Iranian President Mahmoud Ahmadinejad on Monday dismissed U.S. accusations that his country is training extremists and demanded that the Americans withdraw from Iraq.
Speaking in a nearly hour-long news conference at the end of an unprecedented visit to Iraq, Ahmadinejad said the U.S. allegations _ that Iran is training Shiite militants who target American troops and Muslim rivals _ don't matter to the Iranians.
"Of course American officials make such remarks and such statements, and we do not care ... because they make statements on the basis of erroneous information," said the hard-line Iranian leader, who smiled through much of the session. "We cannot count on what they say."
He said the foreign presence in Iraq was an "insult to the regional nations and a humiliation."
Ahmadinejad is the first Iranian president to visit Iraq, and his two-day trip highlighted one of the unintended consequences for Washington after the 2003 U.S.-led invasion of the Iraq that ousted Saddam Hussein from power.
Under Saddam, a Sunni who once led an eight-year war against Iran, the two countries were bitter enemies, but Iraq's new Shiite-dominated government has deep ties to Iran's cleric-led Islamic republic.
Ahmadinejad was warmly received by Iraqi President Jabal Talabani, a Sunni Kurd, and other Iraqi leaders. He said Tehran and Baghdad are "brotherly" nations who share many beliefs and values.
"Of course, dictators and foreigners have tried to tarnish and undermine the emotional relations between the two states," he said.
After meeting Sunday with Talabani, who told the Iranian leader to call him "Uncle Jalal," Ahmadinejad drove through the U.S.-controlled Green Zone to visit Prime Minister Nouri al-Maliki, a fellow Shiite, at his Cabinet offices.
The sprawling Green Zone contains the core of the U.S. diplomatic mission to Iraq _ including a massive new embassy _ and is heavily protected against occasional rocket barrages. American officials have accused Iran of backing Shiite extremists behind such attacks.
"The presence of foreigners in the region has been to the detriment of the nations of the region," Ahmadinejad said. "It is nothing but a humiliation to the regional nations.
"Their only achievements are that regional nations further dislike them, it adds to the regional nations' hatred. No one likes them."
Pressed by a reporter how he knows the Iraqis don't like the U.S., Ahmadinejad said that the "Iraqi people have been anti-colonialist and anti-occupation in the course of their history."
"If you go to the streets and talk to ordinary Iraqi people, you will be able to realize the true nature of such a claim," he said.
Still, the Iraqis are precariously balanced between U.S. and Iran, with government officials saying in recent weeks that they don't want the country torn apart in a power struggle between the two sides.
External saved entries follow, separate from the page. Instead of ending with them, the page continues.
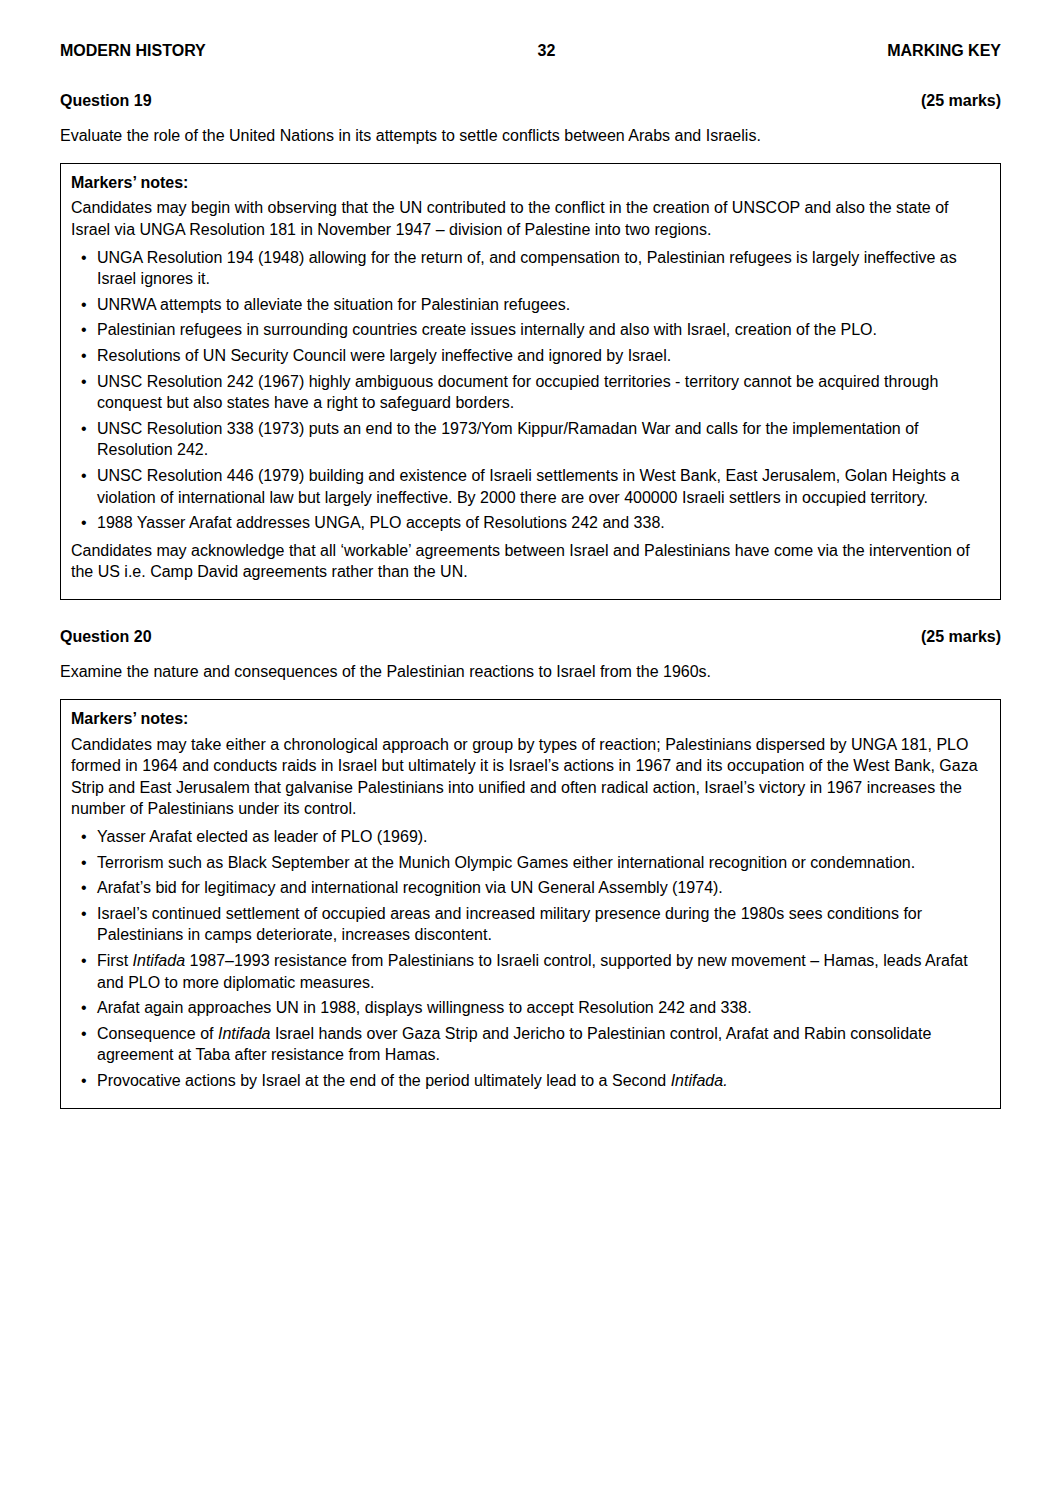MODERN HISTORY 32 MARKING KEY
Question 19 (25 marks)
Evaluate the role of the United Nations in its attempts to settle conflicts between Arabs and Israelis.
Markers’ notes:
Candidates may begin with observing that the UN contributed to the conflict in the creation of UNSCOP and also the state of Israel via UNGA Resolution 181 in November 1947 – division of Palestine into two regions.
UNGA Resolution 194 (1948) allowing for the return of, and compensation to, Palestinian refugees is largely ineffective as Israel ignores it.
UNRWA attempts to alleviate the situation for Palestinian refugees.
Palestinian refugees in surrounding countries create issues internally and also with Israel, creation of the PLO.
Resolutions of UN Security Council were largely ineffective and ignored by Israel.
UNSC Resolution 242 (1967) highly ambiguous document for occupied territories - territory cannot be acquired through conquest but also states have a right to safeguard borders.
UNSC Resolution 338 (1973) puts an end to the 1973/Yom Kippur/Ramadan War and calls for the implementation of Resolution 242.
UNSC Resolution 446 (1979) building and existence of Israeli settlements in West Bank, East Jerusalem, Golan Heights a violation of international law but largely ineffective. By 2000 there are over 400000 Israeli settlers in occupied territory.
1988 Yasser Arafat addresses UNGA, PLO accepts of Resolutions 242 and 338.
Candidates may acknowledge that all ‘workable’ agreements between Israel and Palestinians have come via the intervention of the US i.e. Camp David agreements rather than the UN.
Question 20 (25 marks)
Examine the nature and consequences of the Palestinian reactions to Israel from the 1960s.
Markers’ notes:
Candidates may take either a chronological approach or group by types of reaction; Palestinians dispersed by UNGA 181, PLO formed in 1964 and conducts raids in Israel but ultimately it is Israel’s actions in 1967 and its occupation of the West Bank, Gaza Strip and East Jerusalem that galvanise Palestinians into unified and often radical action, Israel’s victory in 1967 increases the number of Palestinians under its control.
Yasser Arafat elected as leader of PLO (1969).
Terrorism such as Black September at the Munich Olympic Games either international recognition or condemnation.
Arafat’s bid for legitimacy and international recognition via UN General Assembly (1974).
Israel’s continued settlement of occupied areas and increased military presence during the 1980s sees conditions for Palestinians in camps deteriorate, increases discontent.
First Intifada 1987–1993 resistance from Palestinians to Israeli control, supported by new movement – Hamas, leads Arafat and PLO to more diplomatic measures.
Arafat again approaches UN in 1988, displays willingness to accept Resolution 242 and 338.
Consequence of Intifada Israel hands over Gaza Strip and Jericho to Palestinian control, Arafat and Rabin consolidate agreement at Taba after resistance from Hamas.
Provocative actions by Israel at the end of the period ultimately lead to a Second Intifada.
About 1,000 protesters in a Sunni-dominated neighborhood in Baghdad protested his visit Monday, a day after scattered demonstrations greeted his arrival. "Your mortars preceded your visit," one placard read.
Though both Iraq and Iran have Shiite majorities, they were hostile to each other throughout Saddam's long reign. About 1 million people died in the fighting that ensued after Saddam invaded Iran in 1980.
But when Saddam's Sunni-dominated regime fell to the U.S.-led invasion and Iraq's Shiite majority took power, long-standing ties between the Shiites of both countries flourished.
Earlier Monday, Talabani and Ahmadinejad signed seven memorandums of understanding on issues including industrial development, trade and customs.